| WHAT THIS TASK INVOLVES |
Copy the lines below word for word, and leave the picture out of your answer.

| SOURCE INFORMATION |
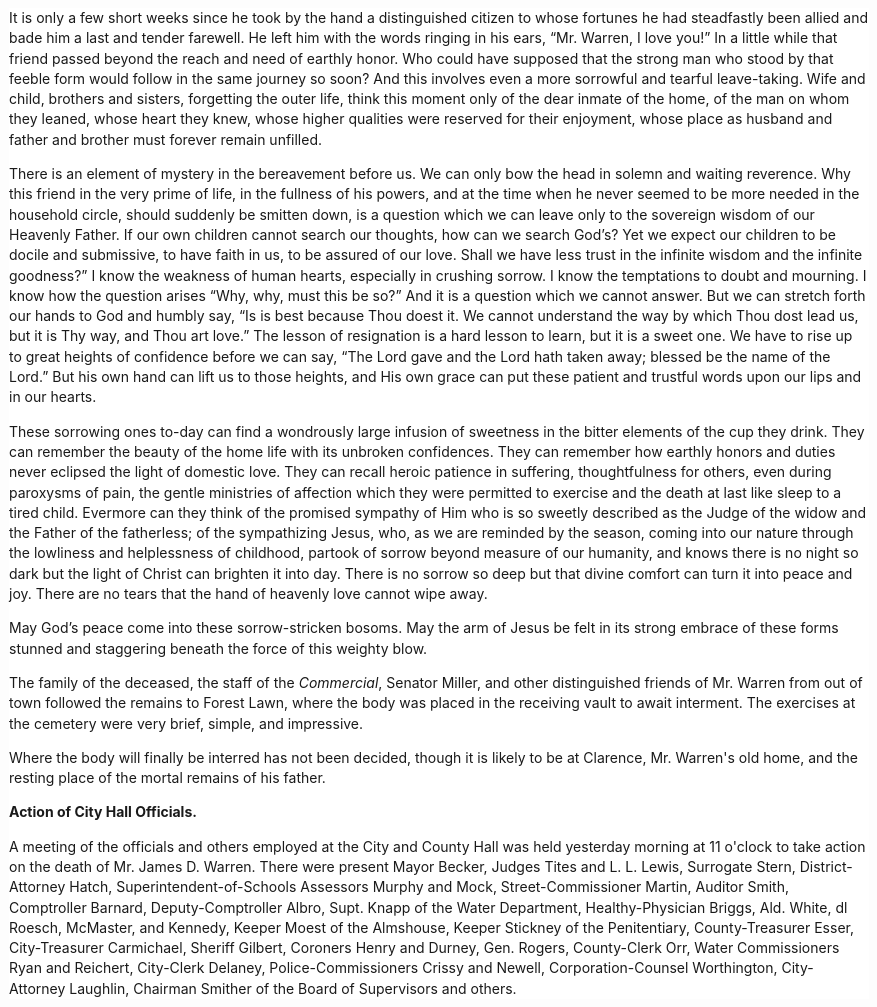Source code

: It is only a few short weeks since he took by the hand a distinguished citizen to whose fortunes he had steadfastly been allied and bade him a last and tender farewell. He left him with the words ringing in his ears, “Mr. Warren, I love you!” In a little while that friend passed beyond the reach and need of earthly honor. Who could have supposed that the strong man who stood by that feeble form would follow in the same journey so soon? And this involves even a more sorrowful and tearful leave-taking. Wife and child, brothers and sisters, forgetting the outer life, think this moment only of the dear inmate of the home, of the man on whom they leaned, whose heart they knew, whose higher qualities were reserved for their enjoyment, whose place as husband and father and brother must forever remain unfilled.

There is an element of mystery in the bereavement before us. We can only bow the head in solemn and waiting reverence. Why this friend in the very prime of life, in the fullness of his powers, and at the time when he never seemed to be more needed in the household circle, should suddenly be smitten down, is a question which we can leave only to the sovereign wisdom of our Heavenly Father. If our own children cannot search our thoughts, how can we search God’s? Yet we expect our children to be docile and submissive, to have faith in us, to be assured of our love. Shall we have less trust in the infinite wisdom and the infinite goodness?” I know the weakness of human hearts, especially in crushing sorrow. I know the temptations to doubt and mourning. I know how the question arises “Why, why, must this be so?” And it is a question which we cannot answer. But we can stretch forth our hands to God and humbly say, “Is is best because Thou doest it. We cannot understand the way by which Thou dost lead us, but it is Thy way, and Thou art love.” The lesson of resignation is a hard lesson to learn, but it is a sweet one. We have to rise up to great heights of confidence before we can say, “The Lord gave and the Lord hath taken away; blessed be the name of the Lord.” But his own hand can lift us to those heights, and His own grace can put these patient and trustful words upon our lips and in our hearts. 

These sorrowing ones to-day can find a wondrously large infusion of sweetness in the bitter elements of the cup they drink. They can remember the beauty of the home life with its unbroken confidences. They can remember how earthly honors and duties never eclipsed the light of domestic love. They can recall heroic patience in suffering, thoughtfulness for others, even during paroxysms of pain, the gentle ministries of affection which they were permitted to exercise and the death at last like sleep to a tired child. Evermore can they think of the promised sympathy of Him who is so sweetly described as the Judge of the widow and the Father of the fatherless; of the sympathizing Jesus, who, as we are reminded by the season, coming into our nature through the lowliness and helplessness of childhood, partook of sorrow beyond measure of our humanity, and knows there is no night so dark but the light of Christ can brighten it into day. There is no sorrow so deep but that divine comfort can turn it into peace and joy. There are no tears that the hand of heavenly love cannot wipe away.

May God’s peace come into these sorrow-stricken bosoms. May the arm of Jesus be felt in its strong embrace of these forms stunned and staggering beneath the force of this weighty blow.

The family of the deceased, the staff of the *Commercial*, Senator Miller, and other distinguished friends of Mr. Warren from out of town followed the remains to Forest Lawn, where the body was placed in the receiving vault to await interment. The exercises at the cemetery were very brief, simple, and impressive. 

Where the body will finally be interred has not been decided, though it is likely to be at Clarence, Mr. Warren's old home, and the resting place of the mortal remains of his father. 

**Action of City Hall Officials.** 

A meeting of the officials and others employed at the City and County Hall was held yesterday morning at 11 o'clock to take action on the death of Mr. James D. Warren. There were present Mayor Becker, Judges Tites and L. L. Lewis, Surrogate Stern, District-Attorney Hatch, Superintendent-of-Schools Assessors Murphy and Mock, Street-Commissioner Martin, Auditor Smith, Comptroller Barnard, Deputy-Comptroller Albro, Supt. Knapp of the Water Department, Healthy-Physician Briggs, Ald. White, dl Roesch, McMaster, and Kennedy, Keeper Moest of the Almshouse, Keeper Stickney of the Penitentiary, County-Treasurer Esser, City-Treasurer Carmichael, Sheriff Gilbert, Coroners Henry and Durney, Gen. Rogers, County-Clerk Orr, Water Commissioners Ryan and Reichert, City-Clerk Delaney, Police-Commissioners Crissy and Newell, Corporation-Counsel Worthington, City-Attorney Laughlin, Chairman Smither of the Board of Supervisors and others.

| OUTPUT |
Source code

: It is only a few short weeks since he took by the hand a distinguished citizen to whose fortunes he had steadfastly been allied and bade him a last and tender farewell. He left him with the words ringing in his ears, “Mr. Warren, I love you!” In a little while that friend passed beyond the reach and need of earthly honor. Who could have supposed that the strong man who stood by that feeble form would follow in the same journey so soon? And this involves even a more sorrowful and tearful leave-taking. Wife and child, brothers and sisters, forgetting the outer life, think this moment only of the dear inmate of the home, of the man on whom they leaned, whose heart they knew, whose higher qualities were reserved for their enjoyment, whose place as husband and father and brother must forever remain unfilled.

There is an element of mystery in the bereavement before us. We can only bow the head in solemn and waiting reverence. Why this friend in the very prime of life, in the fullness of his powers, and at the time when he never seemed to be more needed in the household circle, should suddenly be smitten down, is a question which we can leave only to the sovereign wisdom of our Heavenly Father. If our own children cannot search our thoughts, how can we search God’s? Yet we expect our children to be docile and submissive, to have faith in us, to be assured of our love. Shall we have less trust in the infinite wisdom and the infinite goodness?” I know the weakness of human hearts, especially in crushing sorrow. I know the temptations to doubt and mourning. I know how the question arises “Why, why, must this be so?” And it is a question which we cannot answer. But we can stretch forth our hands to God and humbly say, “Is is best because Thou doest it. We cannot understand the way by which Thou dost lead us, but it is Thy way, and Thou art love.” The lesson of resignation is a hard lesson to learn, but it is a sweet one. We have to rise up to great heights of confidence before we can say, “The Lord gave and the Lord hath taken away; blessed be the name of the Lord.” But his own hand can lift us to those heights, and His own grace can put these patient and trustful words upon our lips and in our hearts. 

These sorrowing ones to-day can find a wondrously large infusion of sweetness in the bitter elements of the cup they drink. They can remember the beauty of the home life with its unbroken confidences. They can remember how earthly honors and duties never eclipsed the light of domestic love. They can recall heroic patience in suffering, thoughtfulness for others, even during paroxysms of pain, the gentle ministries of affection which they were permitted to exercise and the death at last like sleep to a tired child. Evermore can they think of the promised sympathy of Him who is so sweetly described as the Judge of the widow and the Father of the fatherless; of the sympathizing Jesus, who, as we are reminded by the season, coming into our nature through the lowliness and helplessness of childhood, partook of sorrow beyond measure of our humanity, and knows there is no night so dark but the light of Christ can brighten it into day. There is no sorrow so deep but that divine comfort can turn it into peace and joy. There are no tears that the hand of heavenly love cannot wipe away.

May God’s peace come into these sorrow-stricken bosoms. May the arm of Jesus be felt in its strong embrace of these forms stunned and staggering beneath the force of this weighty blow.

The family of the deceased, the staff of the *Commercial*, Senator Miller, and other distinguished friends of Mr. Warren from out of town followed the remains to Forest Lawn, where the body was placed in the receiving vault to await interment. The exercises at the cemetery were very brief, simple, and impressive. 

Where the body will finally be interred has not been decided, though it is likely to be at Clarence, Mr. Warren's old home, and the resting place of the mortal remains of his father. 

**Action of City Hall Officials.** 

A meeting of the officials and others employed at the City and County Hall was held yesterday morning at 11 o'clock to take action on the death of Mr. James D. Warren. There were present Mayor Becker, Judges Tites and L. L. Lewis, Surrogate Stern, District-Attorney Hatch, Superintendent-of-Schools Assessors Murphy and Mock, Street-Commissioner Martin, Auditor Smith, Comptroller Barnard, Deputy-Comptroller Albro, Supt. Knapp of the Water Department, Healthy-Physician Briggs, Ald. White, dl Roesch, McMaster, and Kennedy, Keeper Moest of the Almshouse, Keeper Stickney of the Penitentiary, County-Treasurer Esser, City-Treasurer Carmichael, Sheriff Gilbert, Coroners Henry and Durney, Gen. Rogers, County-Clerk Orr, Water Commissioners Ryan and Reichert, City-Clerk Delaney, Police-Commissioners Crissy and Newell, Corporation-Counsel Worthington, City-Attorney Laughlin, Chairman Smither of the Board of Supervisors and others.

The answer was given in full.